Mrs. Bernard only smiled and shrugged her shoulders.

"Where are you going to see him?" Paul asked, a moment later.

"To St. Peter's," said his mother. "The Holy Father lives close by there—in the Vatican, you know."

"Does he?" exclaimed Paul. "I have been in St. Peter's. Janet took me one day."

And as he recalled his childish vision of the vast basilica, with its shining marbles and huge statues, the gold embossed ceilings so far above his little head, the wonder of the dome, and the glittering lights about the high altar, it was not difficult for him to believe that the Great Father might be seen there.

"Is the 'Watican' beautiful, too?" he asked.

"Beautiful!" cried Father O'Connell. "I should rather say it was. Some of the most beautiful things in the world are to be seen there. You should take him to see the sculptures," he added, with a glance at Mrs. Bernard.

"It's the Holy Father I want to see," said Paul. "Oh, do take me, mother, do take me!"

"My dear Paul, you are asking for what is quite impossible, so it is of no use for you to say another word about it," said his mother.

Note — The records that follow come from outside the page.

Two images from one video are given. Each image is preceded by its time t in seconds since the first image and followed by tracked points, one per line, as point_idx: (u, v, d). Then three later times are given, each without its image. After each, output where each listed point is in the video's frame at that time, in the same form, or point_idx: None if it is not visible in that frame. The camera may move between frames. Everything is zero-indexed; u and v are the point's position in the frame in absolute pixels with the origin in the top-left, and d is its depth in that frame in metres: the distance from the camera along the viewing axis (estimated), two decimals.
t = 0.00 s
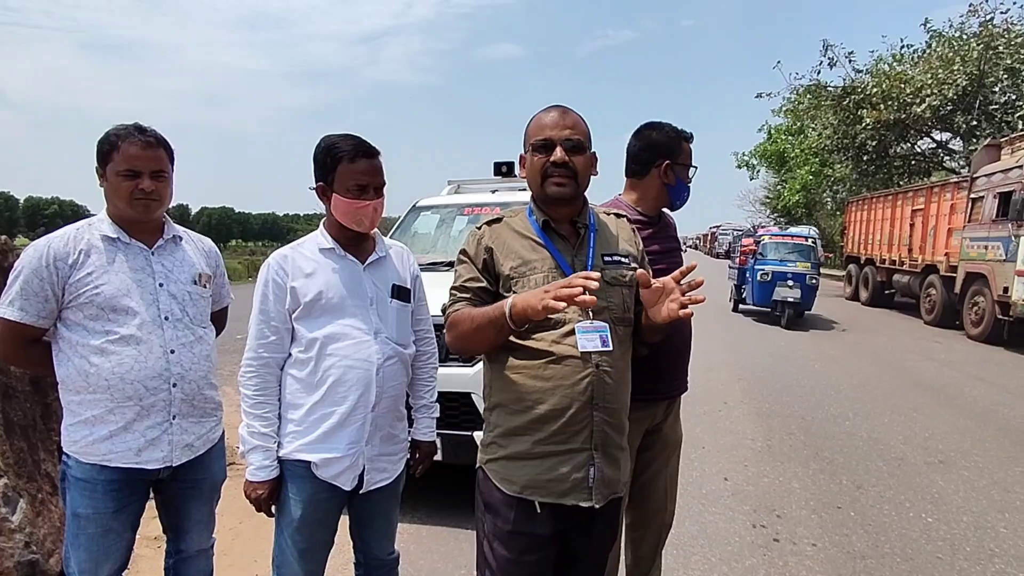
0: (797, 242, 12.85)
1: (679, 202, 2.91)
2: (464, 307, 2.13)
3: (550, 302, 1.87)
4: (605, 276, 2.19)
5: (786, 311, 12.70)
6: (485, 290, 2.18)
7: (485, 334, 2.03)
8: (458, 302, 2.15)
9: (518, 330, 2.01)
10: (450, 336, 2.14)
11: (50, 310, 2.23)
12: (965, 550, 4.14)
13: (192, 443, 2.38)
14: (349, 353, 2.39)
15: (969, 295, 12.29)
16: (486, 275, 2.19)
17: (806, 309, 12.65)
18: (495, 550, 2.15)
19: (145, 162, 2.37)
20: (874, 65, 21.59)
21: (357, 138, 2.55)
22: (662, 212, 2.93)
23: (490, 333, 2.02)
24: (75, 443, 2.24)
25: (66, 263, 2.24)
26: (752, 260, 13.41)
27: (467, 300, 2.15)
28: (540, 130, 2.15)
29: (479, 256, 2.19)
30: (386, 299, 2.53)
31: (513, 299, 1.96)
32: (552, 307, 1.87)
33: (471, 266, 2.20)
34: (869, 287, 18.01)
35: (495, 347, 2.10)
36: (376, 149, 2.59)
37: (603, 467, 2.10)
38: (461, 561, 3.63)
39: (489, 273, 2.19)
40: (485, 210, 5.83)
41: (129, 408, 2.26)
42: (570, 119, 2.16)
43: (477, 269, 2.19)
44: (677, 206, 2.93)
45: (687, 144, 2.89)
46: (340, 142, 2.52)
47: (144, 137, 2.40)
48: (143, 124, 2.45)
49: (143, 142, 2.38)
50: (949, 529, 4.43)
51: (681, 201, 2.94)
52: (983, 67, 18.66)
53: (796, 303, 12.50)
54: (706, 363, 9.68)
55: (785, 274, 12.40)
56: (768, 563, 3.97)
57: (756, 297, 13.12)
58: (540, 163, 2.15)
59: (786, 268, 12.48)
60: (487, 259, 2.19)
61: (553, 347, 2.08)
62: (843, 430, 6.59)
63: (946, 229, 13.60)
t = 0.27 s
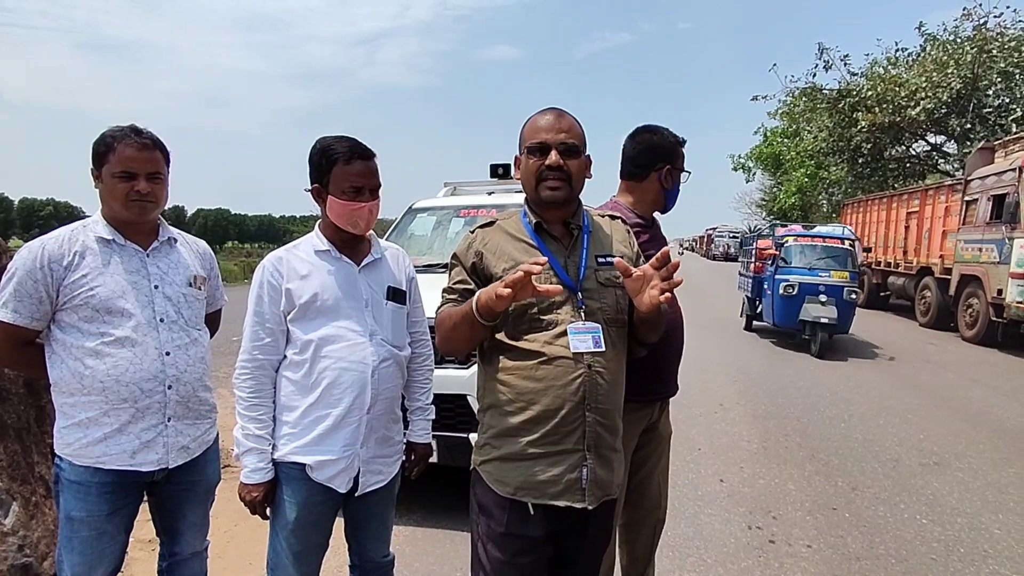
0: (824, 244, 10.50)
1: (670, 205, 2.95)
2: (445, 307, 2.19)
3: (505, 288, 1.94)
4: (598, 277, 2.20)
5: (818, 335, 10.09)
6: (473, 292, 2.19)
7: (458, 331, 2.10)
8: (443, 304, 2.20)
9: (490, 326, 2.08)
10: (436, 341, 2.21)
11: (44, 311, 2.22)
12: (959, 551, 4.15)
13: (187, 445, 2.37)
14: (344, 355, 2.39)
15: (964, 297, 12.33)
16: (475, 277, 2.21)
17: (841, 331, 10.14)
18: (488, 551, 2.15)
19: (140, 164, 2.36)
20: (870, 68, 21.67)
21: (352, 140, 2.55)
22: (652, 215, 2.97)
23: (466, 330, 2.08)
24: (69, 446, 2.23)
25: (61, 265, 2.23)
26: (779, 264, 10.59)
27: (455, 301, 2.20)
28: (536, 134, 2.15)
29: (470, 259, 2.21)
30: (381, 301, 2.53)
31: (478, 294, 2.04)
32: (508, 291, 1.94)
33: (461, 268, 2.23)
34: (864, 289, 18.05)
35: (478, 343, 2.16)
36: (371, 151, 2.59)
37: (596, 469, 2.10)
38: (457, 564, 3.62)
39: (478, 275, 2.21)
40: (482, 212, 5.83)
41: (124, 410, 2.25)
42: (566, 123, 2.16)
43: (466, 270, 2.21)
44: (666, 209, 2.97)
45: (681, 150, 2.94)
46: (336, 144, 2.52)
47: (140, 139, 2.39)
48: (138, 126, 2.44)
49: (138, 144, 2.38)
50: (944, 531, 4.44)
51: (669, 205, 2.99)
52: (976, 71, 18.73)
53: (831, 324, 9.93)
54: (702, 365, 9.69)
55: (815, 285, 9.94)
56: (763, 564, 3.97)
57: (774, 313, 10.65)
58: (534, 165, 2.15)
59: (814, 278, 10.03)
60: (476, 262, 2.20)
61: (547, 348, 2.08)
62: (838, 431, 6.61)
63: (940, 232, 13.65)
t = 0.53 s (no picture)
0: (879, 245, 7.85)
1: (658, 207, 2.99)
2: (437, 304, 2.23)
3: (487, 275, 1.99)
4: (592, 279, 2.21)
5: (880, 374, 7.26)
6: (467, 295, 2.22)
7: (448, 323, 2.15)
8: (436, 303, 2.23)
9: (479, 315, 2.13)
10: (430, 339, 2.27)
11: (41, 313, 2.23)
12: (953, 550, 4.17)
13: (184, 446, 2.38)
14: (341, 356, 2.40)
15: (958, 298, 12.38)
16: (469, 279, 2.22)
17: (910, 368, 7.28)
18: (484, 551, 2.16)
19: (139, 165, 2.37)
20: (865, 70, 21.75)
21: (349, 141, 2.55)
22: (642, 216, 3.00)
23: (455, 322, 2.14)
24: (65, 447, 2.23)
25: (58, 266, 2.23)
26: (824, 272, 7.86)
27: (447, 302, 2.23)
28: (534, 139, 2.15)
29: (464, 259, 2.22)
30: (378, 302, 2.54)
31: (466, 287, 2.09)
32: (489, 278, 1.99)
33: (455, 270, 2.25)
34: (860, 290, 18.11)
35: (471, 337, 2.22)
36: (368, 153, 2.60)
37: (591, 467, 2.11)
38: (453, 564, 3.63)
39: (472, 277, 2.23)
40: (479, 214, 5.84)
41: (122, 411, 2.25)
42: (565, 130, 2.16)
43: (460, 271, 2.23)
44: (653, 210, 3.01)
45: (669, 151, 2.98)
46: (332, 145, 2.52)
47: (138, 140, 2.40)
48: (136, 127, 2.45)
49: (136, 145, 2.38)
50: (938, 530, 4.46)
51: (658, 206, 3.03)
52: (970, 74, 18.87)
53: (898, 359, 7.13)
54: (699, 366, 9.71)
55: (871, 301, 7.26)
56: (759, 564, 3.99)
57: (811, 340, 7.93)
58: (531, 170, 2.16)
59: (870, 293, 7.37)
60: (469, 263, 2.22)
61: (542, 347, 2.09)
62: (833, 432, 6.63)
63: (935, 233, 13.70)
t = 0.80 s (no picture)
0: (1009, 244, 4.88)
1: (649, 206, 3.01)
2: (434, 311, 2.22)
3: (487, 267, 1.98)
4: (589, 279, 2.21)
5: None
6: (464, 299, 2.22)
7: (449, 330, 2.12)
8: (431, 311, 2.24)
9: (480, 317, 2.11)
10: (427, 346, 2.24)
11: (36, 313, 2.22)
12: (949, 549, 4.18)
13: (181, 447, 2.37)
14: (338, 356, 2.39)
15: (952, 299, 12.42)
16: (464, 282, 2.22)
17: None
18: (481, 551, 2.15)
19: (135, 165, 2.36)
20: (860, 72, 21.80)
21: (345, 141, 2.55)
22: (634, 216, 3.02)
23: (455, 326, 2.11)
24: (61, 448, 2.22)
25: (53, 266, 2.23)
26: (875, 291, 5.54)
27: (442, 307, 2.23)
28: (532, 139, 2.15)
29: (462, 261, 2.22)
30: (375, 302, 2.53)
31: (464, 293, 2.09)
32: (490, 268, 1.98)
33: (452, 273, 2.24)
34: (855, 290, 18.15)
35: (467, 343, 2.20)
36: (365, 152, 2.59)
37: (587, 468, 2.11)
38: (451, 565, 3.63)
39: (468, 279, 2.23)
40: (475, 214, 5.84)
41: (118, 411, 2.24)
42: (563, 130, 2.16)
43: (456, 275, 2.23)
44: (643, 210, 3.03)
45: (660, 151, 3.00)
46: (329, 145, 2.52)
47: (134, 139, 2.39)
48: (132, 126, 2.44)
49: (132, 144, 2.37)
50: (932, 529, 4.47)
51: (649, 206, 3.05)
52: (964, 75, 18.93)
53: None
54: (695, 367, 9.71)
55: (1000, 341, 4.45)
56: (756, 564, 4.00)
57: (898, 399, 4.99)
58: (529, 170, 2.15)
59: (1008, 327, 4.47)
60: (467, 266, 2.21)
61: (538, 349, 2.10)
62: (829, 432, 6.65)
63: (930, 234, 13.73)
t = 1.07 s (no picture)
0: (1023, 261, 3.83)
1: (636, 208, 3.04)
2: (432, 327, 2.25)
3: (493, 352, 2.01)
4: (580, 281, 2.21)
5: None
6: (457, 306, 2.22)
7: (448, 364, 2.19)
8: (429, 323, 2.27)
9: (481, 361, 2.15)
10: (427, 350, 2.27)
11: (25, 316, 2.21)
12: (939, 547, 4.21)
13: (172, 449, 2.36)
14: (330, 358, 2.39)
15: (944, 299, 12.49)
16: (457, 288, 2.22)
17: None
18: (473, 551, 2.16)
19: (125, 166, 2.35)
20: (852, 73, 21.91)
21: (337, 142, 2.55)
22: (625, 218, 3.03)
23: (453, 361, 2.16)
24: (51, 451, 2.21)
25: (43, 268, 2.22)
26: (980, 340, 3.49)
27: (437, 319, 2.26)
28: (521, 139, 2.16)
29: (455, 267, 2.22)
30: (367, 303, 2.53)
31: (463, 337, 2.12)
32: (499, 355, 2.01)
33: (444, 280, 2.24)
34: (848, 291, 18.23)
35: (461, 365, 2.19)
36: (356, 154, 2.59)
37: (578, 470, 2.12)
38: (444, 566, 3.63)
39: (462, 286, 2.22)
40: (469, 215, 5.85)
41: (108, 413, 2.24)
42: (551, 129, 2.17)
43: (449, 283, 2.22)
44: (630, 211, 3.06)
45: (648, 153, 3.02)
46: (320, 147, 2.52)
47: (124, 141, 2.38)
48: (122, 128, 2.43)
49: (122, 146, 2.37)
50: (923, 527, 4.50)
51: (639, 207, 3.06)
52: (955, 77, 19.07)
53: None
54: (688, 367, 9.73)
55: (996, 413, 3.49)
56: (748, 563, 4.01)
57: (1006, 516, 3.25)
58: (519, 170, 2.16)
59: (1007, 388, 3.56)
60: (460, 272, 2.21)
61: (529, 352, 2.10)
62: (821, 431, 6.67)
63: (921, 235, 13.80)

"I tell you what, Paul," said Mrs. Dunton, touched by the child's strong desire to see the Pope, "I am going to the Vatican directly to see Monsignore Nero, and, if you like, I will take you with me."

"Shall I see the Holy Father?" asked Paul eagerly.

"Well, no, I am afraid I cannot promise you that," said Mrs. Dunton, with a smile; "but at least you will see something of the palace where he lives."

So within half an hour, Paul, looking highly delighted, drove away with Mrs. Dunton to the Vatican.